When you get right down to it, a lot of people won’t admit it, but the main issue when it comes to immigration is language. The immigration debate has everything to do with foreign tongues, and every other issue stemming from this issue can be related directly back to that.

How do I know this? Just take a look around. Everywhere you look in American society, Spanish is becoming—or has become—our country’s second language. From phone prompts to canned goods to the sheer number of Spanish language channels on cable television, Spanish is clearly a cultural force in America. And the fact that businesses feel the need to cater to it proves it.

Why is this important? You only need to look at the language we use to describe the rise of this other language. It’s an “invasion,” we say. We’re being “invaded” on our southern border. Does anyone honestly think we’d be saying this if the northern border was the issue? (That excludes Quebec, by the way. I’m relatively sure we’d be twice as hostile to the French.)
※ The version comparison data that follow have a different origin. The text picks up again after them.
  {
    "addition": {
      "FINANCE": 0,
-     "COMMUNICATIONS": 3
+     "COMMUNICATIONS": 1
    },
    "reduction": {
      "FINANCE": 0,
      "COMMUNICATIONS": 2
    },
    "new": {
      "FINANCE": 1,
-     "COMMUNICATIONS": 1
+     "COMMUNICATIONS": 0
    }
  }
We call the rise of Spanish as a rival to our English an “invasion,” because, in a real sense, this is what it feels like when a foreign country invades you. They bring their culture and values with them, and try to reshape you to keep you in line.

This brings me back to the thing about free handouts.
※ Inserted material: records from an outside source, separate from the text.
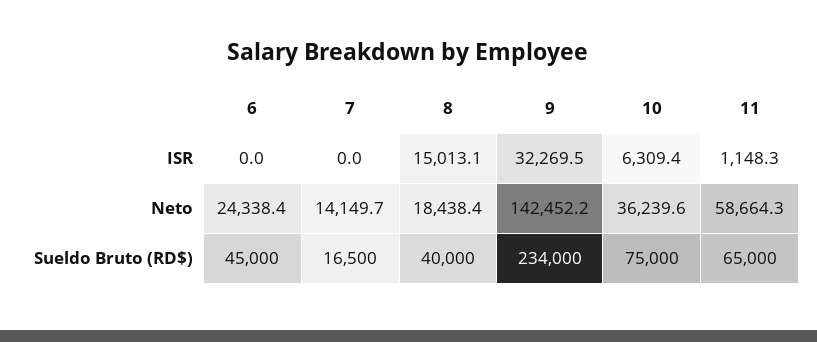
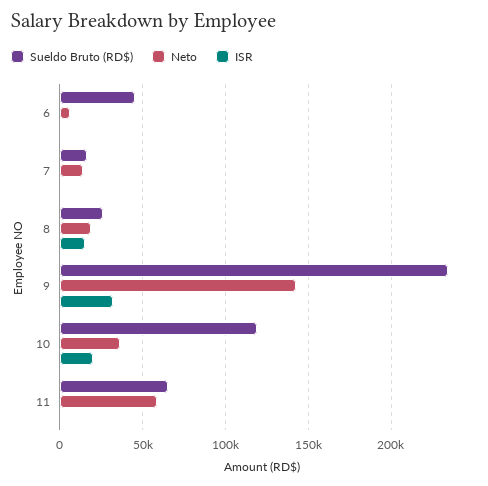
  {
    "ISR": {
      "6": 0,
      "7": 0,
      "8": 15013.1,
      "9": 32269.5,
-     "10": 6309.4,
+     "10": 20000,
      "11": 1148.3
    },
    "Neto": {
-     "6": 24338.4,
+     "6": 5000,
      "7": 14149.7,
      "8": 18438.4,
      "9": 142452.2,
      "10": 36239.6,
      "11": 58664.3
    },
    "Sueldo Bruto (RD$)": {
      "6": 45000,
      "7": 16500,
-     "8": 40000,
+     "8": 25000,
      "9": 234000,
-     "10": 75000,
+     "10": 120000,
      "11": 65000
    }
  }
I don’t think anyone would argue America throws around its money like a stack of old coupons about to expire. When people come here from other countries speaking other languages, there are two ways to treat them: (1) we can welcome them in, teach them English, and—God willing—show them the ways of the Constitution; or (2) we can ostracize them and hope they find no work, at which point they’ll likely go home. When we live in a country that spends so much money on giving away free stuff, though, we dramatically reduce the incentive for people who don’t speak our language to leave.
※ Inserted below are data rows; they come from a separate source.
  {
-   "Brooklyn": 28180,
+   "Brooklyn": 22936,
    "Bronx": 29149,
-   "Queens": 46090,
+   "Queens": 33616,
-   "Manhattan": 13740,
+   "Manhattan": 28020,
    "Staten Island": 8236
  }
As a result, we encourage foreign people to come here and live apart from us. No wonder we feel like we’re being invaded. We’re practically asking foreign countries to settle our land.

But as much as we complain about foreigners bringing in their foreign cultures, the real problem is the culture we’ve established that’s foreign to our founding ideals. Deep down, I think most Americans know America isn’t functioning like the Founders intended. But it’s easier to pin this on the Guatemalan mowing our lawn than to look in our own hearts and try to change ourselves.

Immigration didn’t ditch the gold standard. Immigration didn’t get us addicted to foreign oil. Immigration didn’t set up Social Security, turn elections into spectacles, or wage wars in the Middle East that we didn’t need and couldn’t afford. We did these things ourselves—even if immigrants helped us vote for them. God only knows how long it’ll be before the USA pulls a USSR. Will we blame the immigrants when it turns out, oops, we went bankrupt?

I’m an English-speaking American. And like many English-speaking Americans, I’ll be honest: I flunked Spanish. I don’t want this country to speak two languages, because, for me, that sounds like a lot of work.

But before we go complaining about Spanish-speaking people, it’s time to admit the “Spanish language problem” isn’t really a problem. It’s a decoy. As long as a whole separate culture is rising in our midst, we’ll always have someone else to blame for why we sit around whining and wasting our money. We’ll always have a group of people to point at and say, “If only they didn’t come here with their tasty foods and remarkable work ethic, our country would have survived.”

This is why language is at the heart of the immigration issue. We don’t understand why our Republic is crumbling, so we put it in words we can’t comprehend.